# Problem:
Line by line, repeat the data below exactly, beginning at the first line and ending at the line with "Disabled users will". Omit pictures.

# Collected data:
┌──

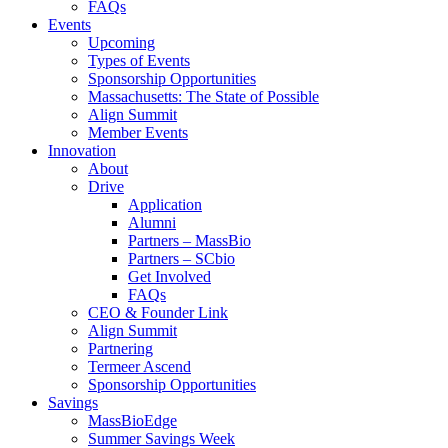
FAQs
Events
Upcoming
Types of Events
Sponsorship Opportunities
Massachusetts: The State of Possible
Align Summit
Member Events
Innovation
About
Drive
Application
Alumni
Partners – MassBio
Partners – SCbio
Get Involved
FAQs
CEO & Founder Link
Align Summit
Partnering
Termeer Ascend
Sponsorship Opportunities
Savings
MassBioEdge
Summer Savings Week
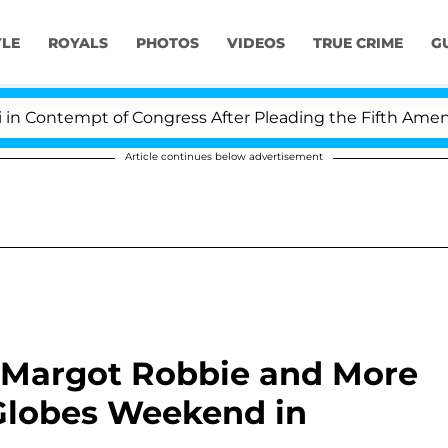
YLE
ROYALS
PHOTOS
VIDEOS
TRUE CRIME
G
pt of Congress After Pleading the Fifth Amendment Ov
Article continues below advertisement
 Margot Robbie and More
 Globes Weekend in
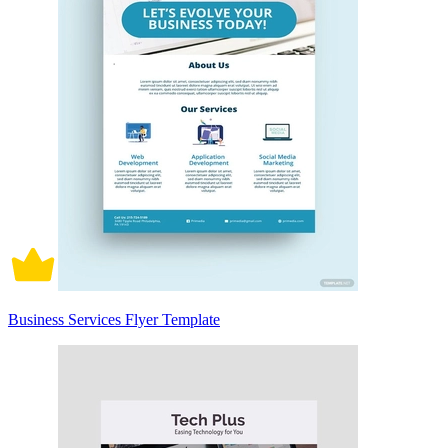
Business Services Flyer Template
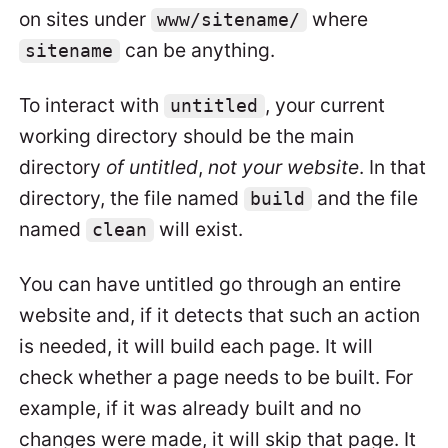
on sites under
where
www/sitename/
can be anything.
sitename
To interact with
, your current
untitled
working directory should be the main
directory
of untitled
,
not your website
. In that
directory, the file named
and the file
build
named
will exist.
clean
You can have untitled go through an entire
website and, if it detects that such an action
is needed, it will build each page. It will
check whether a page needs to be built. For
example, if it was already built and no
changes were made, it will skip that page. It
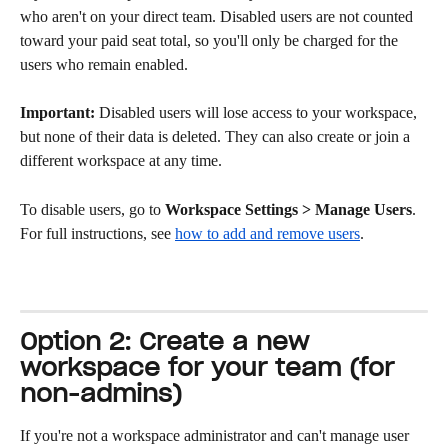
who aren't on your direct team. Disabled users are not counted 
toward your paid seat total, so you'll only be charged for the 
users who remain enabled.
Important:
 Disabled users will lose access to your workspace, 
but none of their data is deleted. They can also create or join a 
different workspace at any time.
To disable users, go to 
Workspace Settings > Manage Users
. 
For full instructions, see 
how to add and remove users
.
Option 2: Create a new 
workspace for your team (for 
non-admins)
If you're not a workspace administrator and can't manage user 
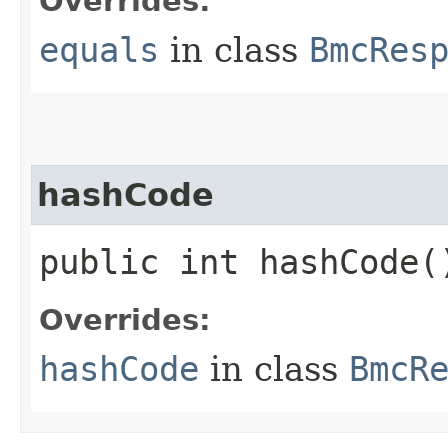
Overrides:
equals
in class
BmcRes
hashCode
public int hashCode(
Overrides:
hashCode
in class
BmcR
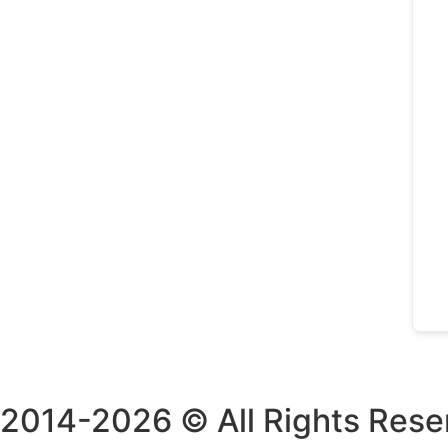
2014-2026 © All Rights Rese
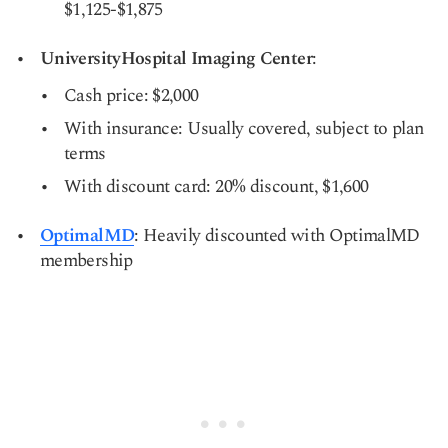
$1,125-$1,875
UniversityHospital Imaging Center
:
Cash price: $2,000
With insurance: Usually covered, subject to plan
terms
With discount card: 20% discount, $1,600
OptimalMD
: Heavily discounted with OptimalMD
membership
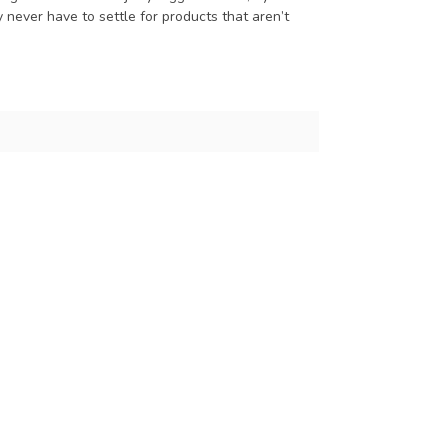
 never have to settle for products that aren’t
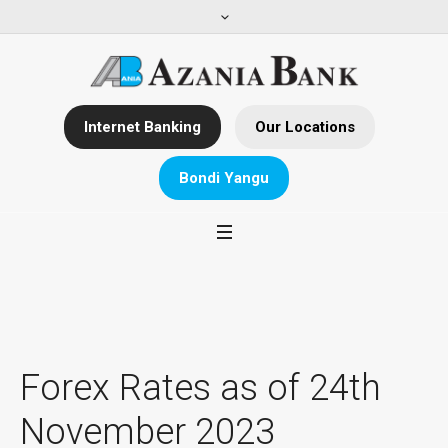
Internet Banking
Our Locations
Bondi Yangu
Forex Rates as of 24th
November 2023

└──

# Solution:
FAQs
Events
Upcoming
Types of Events
Sponsorship Opportunities
Massachusetts: The State of Possible
Align Summit
Member Events
Innovation
About
Drive
Application
Alumni
Partners – MassBio
Partners – SCbio
Get Involved
FAQs
CEO & Founder Link
Align Summit
Partnering
Termeer Ascend
Sponsorship Opportunities
Savings
MassBioEdge
Summer Savings Week
YLE
ROYALS
PHOTOS
VIDEOS
TRUE CRIME
G
pt of Congress After Pleading the Fifth Amendment Ov
Article continues below advertisement
 Margot Robbie and More
 Globes Weekend in
Business Services Flyer Template
on sites under
where
www/sitename/
can be anything.
sitename
To interact with
, your current
untitled
working directory should be the main
directory
of untitled
,
not your website
. In that
directory, the file named
and the file
build
named
will exist.
clean
You can have untitled go through an entire
website and, if it detects that such an action
is needed, it will build each page. It will
check whether a page needs to be built. For
example, if it was already built and no
changes were made, it will skip that page. It
who aren't on your direct team. Disabled users are not counted 
toward your paid seat total, so you'll only be charged for the 
users who remain enabled.
Important:
 Disabled users will lose access to your workspace, 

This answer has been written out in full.